L’absence de faute de l’éditeur exploitant une œuvre musicale de commande pour un film

CA Paris, Pôle 5 – 1ère Chambre, 14 septembre 2022

Une société de production de films avait confié l’écriture et l’enregistrement de la musique originale de l’un de ses documentaires, sorti en salle en 2009, à un compositeur dans le cadre d’un contrat de commande. Un contrat de cession et d’édition musicale avait également été conclu entre la société et le compositeur.

En 2019, le compositeur assignait son éditeur en résiliation du contrat de commande et du contrat de cession et d’édition en invoquant plusieurs griefs, à savoir, l’absence d’exploitation de l’œuvre musicale en dehors du film et son exploitation audiovisuelle, une synchronisation publicitaire en 2018 non autorisée portant atteinte à son droit moral et l’absence de redditions de comptes.

Accueillant les demandes du compositeur, le tribunal a prononcé la résiliation des deux contrats à compter du prononcé du jugement, aux torts de l’éditeur et l’a condamné à des dommages et intérêts.

L’éditeur a interjeté appel à l’encontre de chacun des griefs retenus.

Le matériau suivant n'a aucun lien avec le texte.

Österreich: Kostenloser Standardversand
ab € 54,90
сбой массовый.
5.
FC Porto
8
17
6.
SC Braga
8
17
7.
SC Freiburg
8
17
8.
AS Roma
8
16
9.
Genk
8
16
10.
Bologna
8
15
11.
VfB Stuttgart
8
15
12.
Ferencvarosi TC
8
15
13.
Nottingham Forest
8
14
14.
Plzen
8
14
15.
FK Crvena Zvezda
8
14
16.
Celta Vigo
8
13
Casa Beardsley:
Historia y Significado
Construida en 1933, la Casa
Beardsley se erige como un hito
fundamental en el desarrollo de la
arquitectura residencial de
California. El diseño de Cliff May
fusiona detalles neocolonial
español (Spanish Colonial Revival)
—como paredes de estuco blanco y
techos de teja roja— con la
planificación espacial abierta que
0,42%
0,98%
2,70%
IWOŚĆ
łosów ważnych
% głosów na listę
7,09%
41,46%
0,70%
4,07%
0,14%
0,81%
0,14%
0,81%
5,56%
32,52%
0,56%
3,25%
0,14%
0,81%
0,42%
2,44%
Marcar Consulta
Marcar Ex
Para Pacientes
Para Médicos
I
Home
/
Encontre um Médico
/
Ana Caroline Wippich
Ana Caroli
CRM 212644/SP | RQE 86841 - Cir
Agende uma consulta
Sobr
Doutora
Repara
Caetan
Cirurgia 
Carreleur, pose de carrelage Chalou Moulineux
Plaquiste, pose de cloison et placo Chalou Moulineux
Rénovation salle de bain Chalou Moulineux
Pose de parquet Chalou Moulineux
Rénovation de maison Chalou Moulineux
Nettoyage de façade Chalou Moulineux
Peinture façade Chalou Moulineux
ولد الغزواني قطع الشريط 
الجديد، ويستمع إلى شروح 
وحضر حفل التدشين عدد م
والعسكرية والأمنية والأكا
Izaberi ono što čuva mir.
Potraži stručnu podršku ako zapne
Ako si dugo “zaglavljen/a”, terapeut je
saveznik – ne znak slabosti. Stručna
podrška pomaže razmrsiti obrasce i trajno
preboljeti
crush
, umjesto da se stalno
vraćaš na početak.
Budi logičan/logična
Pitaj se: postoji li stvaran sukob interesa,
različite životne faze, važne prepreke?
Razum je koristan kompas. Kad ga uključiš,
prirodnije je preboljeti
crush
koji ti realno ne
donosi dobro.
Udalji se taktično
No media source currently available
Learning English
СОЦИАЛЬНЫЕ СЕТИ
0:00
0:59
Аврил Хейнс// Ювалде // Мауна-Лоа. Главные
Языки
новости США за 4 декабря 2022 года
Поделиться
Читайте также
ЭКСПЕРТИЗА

Sur le grief relatif à la synchronisation publicitaire, l’éditeur rappelait que le contrat de commande litigieux incluait une cession du droit de synchronisation pour un film publicitaire et une rémunération corrélative. Il produisait également un email du compositeur confirmant son accord sur la synchronisation envisagée. Après avoir examiné les dispositions contractuelles et les pièces produites par l’éditeur, la Cour infirme le jugement et juge que le compositeur avait valablement donné son accord écrit et préalable à la synchronisation et reçu les rémunérations correspondantes contractuellement fixées tant dans le contrat de commande que dans le contrat d’édition, en sa qualité d’auteur mais également d’artiste interprète.

Sur le grief relatif à l’atteinte au droit moral du compositeur du fait de la synchronisation publicitaire, la Cour relève que le compositeur ne peut faire valoir que la découpe de la musique porte atteinte à l’intégrité de son œuvre alors qu’il a contractuellement autorisé l’utilisation secondaire d’extraits de la musique pour la sonorisation de films publicitaires, par essence de courte durée. La Cour infirme également le jugement sur ce point et rejette toute atteinte au droit moral de l’auteur mais également en sa qualité d’artiste-interprète en soulignant que la suppression de la fin d’une phrase mélodique, l’adjonction d’une réverbération et d’un bruitage, ne constituent pas une dénaturation ou un détournement de l’œuvre ou de son interprétation.

Sur les demandes de résiliation des contrats de commande et de cession et d’édition pour défaut d’exploitation et de reddition de comptes, l’éditeur soutenait que la demande, présentée pour la première fois plus de neuf ans après la conclusion des contrats, était prescrite. En l’espèce, la Cour procède à une analyse détaillée des faits, après avoir rappelé les dispositions applicables à la prescription.

Ainsi sur le défaut d’exploitation, la Cour rappelle qu’en application de l’article 2224 du Code civil, les actions personnelles se prescrivent par cinq ans à compter du jour où le titulaire d’un droit a connu ou aurait dû connaitre les faits lui permettant de l’exercer. Or, en l’espèce, la Cour relève que le compositeur invoque de prétendus manquements dont il avait connaissance dès 2011 et qu’il n’a introduit aucune action avant l’assignation du 22 février 2019, de sorte que son action en résiliation des contrats et en dommages et intérêts est prescrite.

S’agissant des reddition de comptes, la Cour rappelle que la prescription quinquennale ne court pas lorsque la créance même périodique dépend d’éléments qui ne sont pas connus du créancier. Néanmoins en l’espèce, la Cour juge prescrite la demande en résiliation des contrats et en dommages et intérêts pour défaut de reddition de comptes, après avoir constaté que le compositeur pouvait, en vertu des dispositions du contrat de commande, demander une fois par an les justificatifs, ce qu’il n’a pas fait. De même, la Cour souligne que le compositeur ne justifiait pas que sa créance devait résulter des déclarations de son éditeur puisque le contrat prévoyait le report de la redevance et des décomptes à la période suivante en cas de redevance inférieure à 500 euros.